The convolutional neural network (CNN) has been one of the most important milestones in the area of deep learning. It has got everyone excited and has been the cornerstone for new research, too. But, as they say, Nothing is perfect in this world. Nor is our beloved CNN.
Can you recall how CNNs work? The most important job of a CNN is to execute convolution. What this means is that once you pass an image through CNN, the features, such as edges and color gradients, are extracted from image pixels by the convolution layer. Other layers will combine these features into a more complex one. And on top of it, once the dense layer is kept, it enables the network to carry out the classification job. The following diagram shows the image that we are working on:
The preceding diagram is a basic CNN network, which is being used to detect the car in the image.
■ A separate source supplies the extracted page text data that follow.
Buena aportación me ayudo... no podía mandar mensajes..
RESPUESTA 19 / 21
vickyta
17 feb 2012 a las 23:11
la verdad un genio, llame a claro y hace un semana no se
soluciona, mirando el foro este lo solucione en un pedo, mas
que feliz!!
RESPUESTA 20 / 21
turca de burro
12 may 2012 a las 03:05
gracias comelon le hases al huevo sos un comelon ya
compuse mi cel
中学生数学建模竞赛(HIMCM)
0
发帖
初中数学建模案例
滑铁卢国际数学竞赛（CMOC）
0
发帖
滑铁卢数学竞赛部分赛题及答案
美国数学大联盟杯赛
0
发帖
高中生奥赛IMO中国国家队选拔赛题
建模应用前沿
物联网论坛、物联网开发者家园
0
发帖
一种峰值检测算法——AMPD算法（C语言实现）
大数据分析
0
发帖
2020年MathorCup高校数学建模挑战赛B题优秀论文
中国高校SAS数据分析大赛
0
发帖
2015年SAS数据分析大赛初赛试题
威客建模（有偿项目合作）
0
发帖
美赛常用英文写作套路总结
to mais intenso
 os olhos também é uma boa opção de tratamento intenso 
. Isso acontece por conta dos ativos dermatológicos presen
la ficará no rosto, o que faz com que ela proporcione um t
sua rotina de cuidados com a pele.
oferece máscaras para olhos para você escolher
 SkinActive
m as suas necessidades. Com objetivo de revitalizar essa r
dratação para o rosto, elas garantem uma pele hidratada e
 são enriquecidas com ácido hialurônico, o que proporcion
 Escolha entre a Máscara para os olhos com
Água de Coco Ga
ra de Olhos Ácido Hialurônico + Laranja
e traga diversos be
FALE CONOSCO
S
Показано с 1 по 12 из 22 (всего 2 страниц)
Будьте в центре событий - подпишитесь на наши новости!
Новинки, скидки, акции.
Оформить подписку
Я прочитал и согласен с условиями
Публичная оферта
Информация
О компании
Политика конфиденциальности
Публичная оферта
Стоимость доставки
The following diagram shows the image of a car that is in perfect order, and a fragmented image of the same:
Let's say we pass on these two images through the CNN network (to detect the car) – what will be the response of the network for both images? Can you ponder over this and come up with an answer? Just to help you, a car has got a number of components such as wheels, a windshield, a bonnet, and so on, but a car is deemed as a car to human eyes when all of these parts/components are set in order. However, for a CNN, only the features are important. A CNN doesn't take relative positional and orientational relationship into account. So, both of these images will be classified as a car by the network, even though this is not the case to the human eye.
To make amends, CNNs include max-pooling, which helps in increasing the view of a higher layer's neurons, thus making the detection of higher order features possible. Max-pooling makes CNNs work, but at the same time, information loss also takes place. It's a big drawback of CNN.